--- EXTRAIT DU DOCUMENT ---
+ + +

Le grand Israël, fin d'un mythe

Par Marius Schattner

Sionisme sous pression

Seule une minorité imprégnée de nationalisme religieux fait pression pour maintenir le rêve.
Le Grand Israël se meurt. Non tant sur le terrain que dans les esprits. Le rêve se dissipe d'un Etat englobant Israël, la Cisjordanie et la bande de Gaza, «Eretz Israël Ha'Shlema», littéralement, la terre d'Israël complète.
Le concept d'Eretz Israël remonte à la Bible, et ses frontières ont fait l'objet d'interprétations multiples. Mais l'idée que ce territoire imaginaire revienne, dans son intégralité, au peuple juif, dans le présent, au nom de l'Histoire, de Dieu ou d'impératifs de sécurité, est tout à fait moderne.
Ce mythe, dont le pendant palestinien est la revendication d'un Etat sur toute la Palestine «min al bahar ila al-nahr», de la mer (Méditerranée) au fleuve (Jourdain), a été oublié entre 1948 et 1967, pour resurgir au lendemain de la guerre des Six Jours, dans l'ivresse d'une victoire éclair sur les armées arabes. Le Grand Israël désigne alors tous les territoires conquis durant la guerre. Pour de nombreux Israéliens, il ne saurait être question de se retirer de ces territoires «libérés».

+ + +

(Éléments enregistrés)
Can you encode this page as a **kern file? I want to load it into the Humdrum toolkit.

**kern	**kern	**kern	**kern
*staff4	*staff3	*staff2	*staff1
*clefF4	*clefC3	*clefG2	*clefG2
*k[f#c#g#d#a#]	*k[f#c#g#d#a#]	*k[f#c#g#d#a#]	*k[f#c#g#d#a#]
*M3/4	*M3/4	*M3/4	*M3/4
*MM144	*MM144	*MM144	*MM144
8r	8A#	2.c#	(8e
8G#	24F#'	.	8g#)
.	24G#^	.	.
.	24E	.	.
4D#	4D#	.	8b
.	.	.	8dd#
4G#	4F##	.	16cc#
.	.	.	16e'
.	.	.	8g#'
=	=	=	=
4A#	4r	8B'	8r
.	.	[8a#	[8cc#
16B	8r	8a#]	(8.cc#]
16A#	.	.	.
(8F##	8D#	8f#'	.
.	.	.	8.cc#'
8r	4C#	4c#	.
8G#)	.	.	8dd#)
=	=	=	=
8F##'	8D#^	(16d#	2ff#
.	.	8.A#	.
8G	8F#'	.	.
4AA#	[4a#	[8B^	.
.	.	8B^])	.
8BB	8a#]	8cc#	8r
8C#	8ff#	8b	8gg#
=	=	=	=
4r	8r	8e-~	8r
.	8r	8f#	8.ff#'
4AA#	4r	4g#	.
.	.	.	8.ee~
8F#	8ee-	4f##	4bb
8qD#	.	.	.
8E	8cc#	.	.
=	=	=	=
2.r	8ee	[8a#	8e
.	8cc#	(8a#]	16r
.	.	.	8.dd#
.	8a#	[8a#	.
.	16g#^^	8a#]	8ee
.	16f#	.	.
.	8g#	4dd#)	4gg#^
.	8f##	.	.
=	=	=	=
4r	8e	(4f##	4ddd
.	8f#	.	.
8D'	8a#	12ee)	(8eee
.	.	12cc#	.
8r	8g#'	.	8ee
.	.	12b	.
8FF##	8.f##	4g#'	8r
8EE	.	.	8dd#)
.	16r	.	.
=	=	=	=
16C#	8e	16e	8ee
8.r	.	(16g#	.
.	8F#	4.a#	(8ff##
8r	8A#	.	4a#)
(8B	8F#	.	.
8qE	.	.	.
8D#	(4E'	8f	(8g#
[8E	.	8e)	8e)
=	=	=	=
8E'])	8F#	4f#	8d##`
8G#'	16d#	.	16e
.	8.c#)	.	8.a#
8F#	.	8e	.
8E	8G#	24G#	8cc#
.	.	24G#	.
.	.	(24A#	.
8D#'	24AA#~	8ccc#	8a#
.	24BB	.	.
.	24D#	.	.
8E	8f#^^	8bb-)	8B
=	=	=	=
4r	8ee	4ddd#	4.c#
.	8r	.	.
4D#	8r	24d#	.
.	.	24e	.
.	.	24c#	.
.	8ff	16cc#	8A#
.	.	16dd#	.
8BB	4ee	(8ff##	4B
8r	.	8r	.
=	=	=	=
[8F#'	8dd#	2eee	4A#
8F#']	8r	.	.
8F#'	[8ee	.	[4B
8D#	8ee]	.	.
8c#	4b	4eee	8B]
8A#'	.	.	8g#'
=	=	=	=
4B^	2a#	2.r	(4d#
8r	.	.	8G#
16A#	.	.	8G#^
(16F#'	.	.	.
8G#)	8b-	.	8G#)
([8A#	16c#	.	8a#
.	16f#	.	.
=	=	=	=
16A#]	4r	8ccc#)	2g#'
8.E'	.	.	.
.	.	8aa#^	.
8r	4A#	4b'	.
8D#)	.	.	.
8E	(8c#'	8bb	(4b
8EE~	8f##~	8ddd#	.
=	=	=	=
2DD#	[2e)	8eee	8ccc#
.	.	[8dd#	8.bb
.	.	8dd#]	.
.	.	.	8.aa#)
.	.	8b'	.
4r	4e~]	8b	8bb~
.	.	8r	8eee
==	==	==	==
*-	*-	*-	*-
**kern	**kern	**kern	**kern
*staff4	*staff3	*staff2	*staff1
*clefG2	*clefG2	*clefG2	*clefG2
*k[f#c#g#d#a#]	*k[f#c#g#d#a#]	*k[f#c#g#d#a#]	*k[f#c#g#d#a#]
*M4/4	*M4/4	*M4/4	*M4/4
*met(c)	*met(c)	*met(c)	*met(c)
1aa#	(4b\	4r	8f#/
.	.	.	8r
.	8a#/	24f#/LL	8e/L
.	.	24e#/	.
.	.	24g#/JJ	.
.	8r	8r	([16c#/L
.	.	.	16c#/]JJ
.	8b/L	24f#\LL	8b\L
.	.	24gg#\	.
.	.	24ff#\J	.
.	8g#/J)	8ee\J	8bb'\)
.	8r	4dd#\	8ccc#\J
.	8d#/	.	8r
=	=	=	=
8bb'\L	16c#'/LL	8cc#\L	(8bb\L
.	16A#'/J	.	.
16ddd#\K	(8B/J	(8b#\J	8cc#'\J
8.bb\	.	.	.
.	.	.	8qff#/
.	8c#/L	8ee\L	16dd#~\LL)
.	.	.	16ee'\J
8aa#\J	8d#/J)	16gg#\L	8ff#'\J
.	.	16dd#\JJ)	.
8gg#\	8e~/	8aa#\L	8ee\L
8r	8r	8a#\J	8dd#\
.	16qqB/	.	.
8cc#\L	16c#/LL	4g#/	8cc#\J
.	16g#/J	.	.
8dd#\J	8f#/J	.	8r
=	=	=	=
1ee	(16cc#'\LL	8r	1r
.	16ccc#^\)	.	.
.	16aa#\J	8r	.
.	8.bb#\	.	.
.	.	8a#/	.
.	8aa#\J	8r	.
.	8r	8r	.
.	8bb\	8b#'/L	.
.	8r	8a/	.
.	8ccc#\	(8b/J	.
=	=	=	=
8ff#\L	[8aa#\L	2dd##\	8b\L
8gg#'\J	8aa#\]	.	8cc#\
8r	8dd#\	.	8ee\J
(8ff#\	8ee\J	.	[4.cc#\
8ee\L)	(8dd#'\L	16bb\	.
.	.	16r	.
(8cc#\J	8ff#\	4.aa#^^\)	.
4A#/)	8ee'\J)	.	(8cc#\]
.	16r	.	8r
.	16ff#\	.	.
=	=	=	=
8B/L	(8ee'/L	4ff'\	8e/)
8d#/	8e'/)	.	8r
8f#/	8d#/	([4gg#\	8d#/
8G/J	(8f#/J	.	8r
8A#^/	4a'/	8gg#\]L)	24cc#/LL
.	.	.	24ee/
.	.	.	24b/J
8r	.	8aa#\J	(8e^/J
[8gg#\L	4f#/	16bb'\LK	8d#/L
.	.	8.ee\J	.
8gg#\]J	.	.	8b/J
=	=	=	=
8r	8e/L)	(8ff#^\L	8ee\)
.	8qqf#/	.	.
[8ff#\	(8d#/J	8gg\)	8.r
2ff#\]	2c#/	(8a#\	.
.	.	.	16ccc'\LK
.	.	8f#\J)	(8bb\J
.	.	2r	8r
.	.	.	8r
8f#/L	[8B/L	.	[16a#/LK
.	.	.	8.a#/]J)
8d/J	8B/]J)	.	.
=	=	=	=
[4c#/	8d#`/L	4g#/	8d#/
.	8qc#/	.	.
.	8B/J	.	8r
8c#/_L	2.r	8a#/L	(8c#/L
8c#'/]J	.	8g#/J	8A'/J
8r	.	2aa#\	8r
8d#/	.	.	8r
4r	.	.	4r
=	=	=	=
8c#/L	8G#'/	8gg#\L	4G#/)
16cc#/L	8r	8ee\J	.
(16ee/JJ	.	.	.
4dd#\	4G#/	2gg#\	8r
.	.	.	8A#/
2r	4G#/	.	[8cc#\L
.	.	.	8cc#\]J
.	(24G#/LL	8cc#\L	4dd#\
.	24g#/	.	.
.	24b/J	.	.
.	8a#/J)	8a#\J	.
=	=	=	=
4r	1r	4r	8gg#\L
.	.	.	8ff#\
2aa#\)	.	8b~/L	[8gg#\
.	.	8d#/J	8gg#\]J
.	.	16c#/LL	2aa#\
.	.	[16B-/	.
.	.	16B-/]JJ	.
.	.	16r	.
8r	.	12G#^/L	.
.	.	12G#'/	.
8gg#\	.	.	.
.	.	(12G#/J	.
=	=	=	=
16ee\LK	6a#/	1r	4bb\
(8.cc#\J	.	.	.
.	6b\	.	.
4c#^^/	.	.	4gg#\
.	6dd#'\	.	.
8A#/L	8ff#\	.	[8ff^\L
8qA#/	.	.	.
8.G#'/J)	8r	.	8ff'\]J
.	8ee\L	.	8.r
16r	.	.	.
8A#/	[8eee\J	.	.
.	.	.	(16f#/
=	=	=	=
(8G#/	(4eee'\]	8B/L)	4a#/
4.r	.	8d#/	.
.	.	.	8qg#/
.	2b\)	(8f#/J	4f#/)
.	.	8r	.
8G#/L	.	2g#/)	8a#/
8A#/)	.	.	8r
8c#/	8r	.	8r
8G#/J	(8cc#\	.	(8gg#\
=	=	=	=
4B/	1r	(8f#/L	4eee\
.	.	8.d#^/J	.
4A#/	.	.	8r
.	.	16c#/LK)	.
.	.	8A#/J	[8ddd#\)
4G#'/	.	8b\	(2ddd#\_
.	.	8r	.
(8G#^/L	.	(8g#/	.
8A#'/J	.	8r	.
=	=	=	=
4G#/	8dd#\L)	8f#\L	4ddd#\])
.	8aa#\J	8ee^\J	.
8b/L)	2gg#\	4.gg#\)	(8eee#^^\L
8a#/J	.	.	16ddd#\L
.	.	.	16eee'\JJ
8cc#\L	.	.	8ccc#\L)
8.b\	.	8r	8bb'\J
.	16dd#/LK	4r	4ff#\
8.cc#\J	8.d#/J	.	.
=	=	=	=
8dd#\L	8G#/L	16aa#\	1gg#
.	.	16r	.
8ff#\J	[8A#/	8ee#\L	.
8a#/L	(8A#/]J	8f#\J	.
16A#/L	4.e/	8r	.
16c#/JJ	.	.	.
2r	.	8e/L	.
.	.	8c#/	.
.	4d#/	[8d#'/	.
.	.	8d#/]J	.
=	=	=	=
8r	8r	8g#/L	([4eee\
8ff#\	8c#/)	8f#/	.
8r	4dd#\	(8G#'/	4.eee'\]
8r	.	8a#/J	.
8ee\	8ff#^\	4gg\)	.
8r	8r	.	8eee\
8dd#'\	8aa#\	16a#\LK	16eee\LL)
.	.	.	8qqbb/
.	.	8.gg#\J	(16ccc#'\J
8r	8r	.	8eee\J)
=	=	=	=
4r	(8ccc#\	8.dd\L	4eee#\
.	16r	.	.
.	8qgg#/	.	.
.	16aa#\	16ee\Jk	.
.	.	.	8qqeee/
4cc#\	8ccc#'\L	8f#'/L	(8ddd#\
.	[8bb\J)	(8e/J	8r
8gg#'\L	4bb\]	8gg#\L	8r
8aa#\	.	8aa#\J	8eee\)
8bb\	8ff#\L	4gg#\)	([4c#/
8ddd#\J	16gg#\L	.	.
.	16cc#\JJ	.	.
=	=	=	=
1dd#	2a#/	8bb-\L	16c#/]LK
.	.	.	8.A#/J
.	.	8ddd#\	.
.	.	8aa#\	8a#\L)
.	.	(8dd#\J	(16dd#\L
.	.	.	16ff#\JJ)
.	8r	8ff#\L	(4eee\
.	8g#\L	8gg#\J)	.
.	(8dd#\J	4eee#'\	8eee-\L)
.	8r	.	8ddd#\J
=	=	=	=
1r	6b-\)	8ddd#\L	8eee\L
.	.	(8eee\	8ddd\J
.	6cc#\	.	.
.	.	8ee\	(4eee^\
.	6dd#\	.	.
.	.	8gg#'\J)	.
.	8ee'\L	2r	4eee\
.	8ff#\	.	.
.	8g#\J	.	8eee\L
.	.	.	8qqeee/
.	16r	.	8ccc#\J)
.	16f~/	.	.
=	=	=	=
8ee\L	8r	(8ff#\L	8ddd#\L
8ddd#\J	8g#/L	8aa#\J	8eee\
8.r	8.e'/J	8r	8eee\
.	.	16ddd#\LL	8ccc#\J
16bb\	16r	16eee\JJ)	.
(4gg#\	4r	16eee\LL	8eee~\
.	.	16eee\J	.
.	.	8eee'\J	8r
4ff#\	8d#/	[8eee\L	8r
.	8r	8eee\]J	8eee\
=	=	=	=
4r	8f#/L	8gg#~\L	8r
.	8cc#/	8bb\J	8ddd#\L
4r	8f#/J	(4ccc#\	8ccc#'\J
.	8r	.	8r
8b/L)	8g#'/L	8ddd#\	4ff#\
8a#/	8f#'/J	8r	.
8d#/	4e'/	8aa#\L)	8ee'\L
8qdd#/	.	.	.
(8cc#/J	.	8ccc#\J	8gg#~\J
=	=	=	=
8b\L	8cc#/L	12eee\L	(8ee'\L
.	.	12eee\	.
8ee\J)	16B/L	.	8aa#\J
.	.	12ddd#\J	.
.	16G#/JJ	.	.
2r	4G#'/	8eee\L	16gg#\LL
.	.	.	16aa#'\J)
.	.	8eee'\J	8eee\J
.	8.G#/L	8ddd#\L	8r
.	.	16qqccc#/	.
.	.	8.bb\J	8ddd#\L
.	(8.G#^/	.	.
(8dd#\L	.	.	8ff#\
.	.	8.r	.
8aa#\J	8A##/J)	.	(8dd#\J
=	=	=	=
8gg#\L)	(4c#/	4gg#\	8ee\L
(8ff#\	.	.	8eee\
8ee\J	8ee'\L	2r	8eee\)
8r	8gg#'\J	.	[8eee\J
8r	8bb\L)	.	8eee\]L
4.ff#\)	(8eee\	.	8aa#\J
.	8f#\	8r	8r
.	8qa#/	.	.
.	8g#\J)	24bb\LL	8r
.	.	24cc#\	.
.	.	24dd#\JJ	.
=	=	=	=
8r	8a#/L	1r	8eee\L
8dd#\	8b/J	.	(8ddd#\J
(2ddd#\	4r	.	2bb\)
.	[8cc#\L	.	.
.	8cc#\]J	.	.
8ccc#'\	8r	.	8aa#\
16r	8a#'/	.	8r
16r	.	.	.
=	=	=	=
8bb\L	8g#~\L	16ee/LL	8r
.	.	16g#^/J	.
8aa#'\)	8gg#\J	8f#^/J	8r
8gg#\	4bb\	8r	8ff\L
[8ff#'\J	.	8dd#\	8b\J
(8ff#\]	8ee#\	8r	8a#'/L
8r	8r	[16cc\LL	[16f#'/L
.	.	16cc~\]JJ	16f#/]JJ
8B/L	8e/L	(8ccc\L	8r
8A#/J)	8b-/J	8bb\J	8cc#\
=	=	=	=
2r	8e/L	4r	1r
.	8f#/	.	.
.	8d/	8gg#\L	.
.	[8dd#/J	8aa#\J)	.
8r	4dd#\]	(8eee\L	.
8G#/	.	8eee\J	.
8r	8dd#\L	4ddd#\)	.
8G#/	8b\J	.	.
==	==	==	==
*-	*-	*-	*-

+ + +

--- TRAVAIL À RÉALISER ---
Reprenez le passage de l'article sur le Grand Israël en commençant par « Seule une minorité » et en terminant par « à fait moderne. ». Substituez-y « songe » à « rêve ».

--- CORRIGÉ DE L'EXERCICE ---
Seule une minorité imprégnée de nationalisme religieux fait pression pour maintenir le songe.
Le Grand Israël se meurt. Non tant sur le terrain que dans les esprits. Le songe se dissipe d'un Etat englobant Israël, la Cisjordanie et la bande de Gaza, «Eretz Israël Ha'Shlema», littéralement, la terre d'Israël complète.
Le concept d'Eretz Israël remonte à la Bible, et ses frontières ont fait l'objet d'interprétations multiples. Mais l'idée que ce territoire imaginaire revienne, dans son intégralité, au peuple juif, dans le présent, au nom de l'Histoire, de Dieu ou d'impératifs de sécurité, est tout à fait moderne.